Lilly’s remark had taken me aback. We were seated side by side, so I couldn’t read her expression, and my attention had been drawn across the street, where a kitten seemed to be losing the race against time to find a warm place to spend the night.

“Bothers you how?” I asked.

“It’s mostly a feeling I get.”

“There must be something behind it.”

“Well, for one, I don’t like the way he’s been trying to talk you into a gunfight.”

“He’s training me to protect myself so that I don’t end up like Evan. That’s all.”

“Maybe. But even more than the guns, it worries me the way Agent Henning cut you loose tonight-just like that. Two hours after Evan was shot, the three of us were in Chinatown trying to figure out how the FBI could help us and how we could help the FBI. Another two hours later, we’re sitting at the kitchen table with Scully-whom you haven’t seen since you were a teenager-and Agent Henning calls to tell you that we’re on our own.”

“Scully didn’t have anything to do with that.”

“I’d hate to think he did,” she said. “But why does it keep gnawing at me?”

I didn’t have an answer, but she didn’t seem to be waiting for one. It was just something she wanted out in the open, off her chest. I was about to suggest that we rescue that kitten across the street, but a neighbor opened his front door and called the nearly frozen feline inside.

“Don’t you love happy endings?” asked Lilly. She’d been watching, too.

“Yeah, I guess I do.”

She paused before asking the follow-up, but I could feel it coming.

“Patrick, what do you think is going to happen with us?”

No easy answer came to me, so I ducked it. “I think Shia LaBeouf will play me and Jillian Michaels will play you in a summer blockbuster that will spin off into a reality show called Wall Street Three: The Biggest Losers .”

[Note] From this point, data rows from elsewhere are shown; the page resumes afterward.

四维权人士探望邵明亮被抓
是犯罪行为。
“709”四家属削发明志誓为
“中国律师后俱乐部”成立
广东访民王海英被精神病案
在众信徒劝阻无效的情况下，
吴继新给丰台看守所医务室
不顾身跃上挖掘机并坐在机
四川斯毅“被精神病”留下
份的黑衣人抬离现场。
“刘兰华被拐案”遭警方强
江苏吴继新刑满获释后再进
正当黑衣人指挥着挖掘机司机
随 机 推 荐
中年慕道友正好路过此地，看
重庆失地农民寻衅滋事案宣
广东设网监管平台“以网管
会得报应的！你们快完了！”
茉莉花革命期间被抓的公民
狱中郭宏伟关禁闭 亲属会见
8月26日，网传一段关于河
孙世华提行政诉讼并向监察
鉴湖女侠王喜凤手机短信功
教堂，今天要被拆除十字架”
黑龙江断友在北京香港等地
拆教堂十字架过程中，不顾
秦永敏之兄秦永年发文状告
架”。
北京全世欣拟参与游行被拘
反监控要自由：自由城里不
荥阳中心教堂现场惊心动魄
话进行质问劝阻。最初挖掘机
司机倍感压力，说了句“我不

Her puff of laughter crystallized in the night air before me. “Seriously,” she said. “So much has happened in the last few days, but we haven’t really talked about us. I’m just asking: assuming we don’t get shot, strangled, or arrested, where do you and I end up?”

“That’s a pretty big question,” I said.

“That’s a pretty vague answer.”

She was right. “The fact that after four full days of hell we’re sitting here next to each other says a lot, don’t you think?”

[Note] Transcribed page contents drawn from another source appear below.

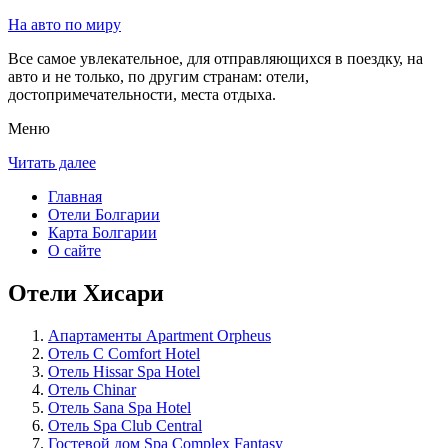
На авто по миру
Все самое увлекательное, для отправляющихся в поездку, на
авто и не только, по другим странам: отели,
достопримечательности, места отдыха.
Меню
Читать далее
Главная
Отели Болгарии
Карта Болгарии
О сайте
Отели Хисари
Апартаменты Apartment Orpheus
Отель C Comfort Hotel
Отель Hissar Spa Hotel
Отель Chinar
Отель Sana Spa Hotel
Отель Spa Club Central
Гостевой дом Spa Complex Fantasy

I had intended to speak from the heart, but I could feel from her reaction that my words had fallen short. Maybe I was too tired to do better. Maybe she wished I wasn’t so afraid to say the wrong thing at the wrong time. Maybe all the stress since Lilly had dragged me into Puffy’s Tavern on Monday morning had made our six months in Singapore seem like the distant past-made us seem like two different people, even.

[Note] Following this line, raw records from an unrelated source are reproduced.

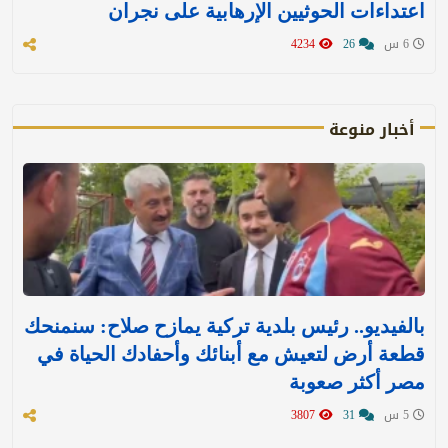
اعتداءات الحوثيين الإرهابية على نجران
6 س
26
4234
أخبار منوعة
بالفيديو.. رئيس بلدية تركية يمازح صلاح: سنمنحك
قطعة أرض لتعيش مع أبنائك وأحفادك الحياة في
مصر أكثر صعوبة
5 س
31
3807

Lilly squeezed my hand gently as she rose and said good night. The cold metal hinges creaked as she pulled open the storm door.

“Lilly?” I said.

She stopped and looked at me.

“I’m glad you’re here,” I said, then tried to do better. “I’m glad you’re with me.”

There was warmth in her eyes, but she offered no words. She pushed open the front door, and I heard the loud slap of the metal storm door as she went inside. I was alone on the stoop, and the night felt colder without her. I started a mental list of perfect responses to Lilly’s question, but I fought off the second-guessing. It suddenly occurred to me why I was having so much trouble with the thrust of her question- What’s going to happen to us? It wasn’t that I didn’t care about Lilly and me, the relationship.

I was more worried about Lilly. Really worried.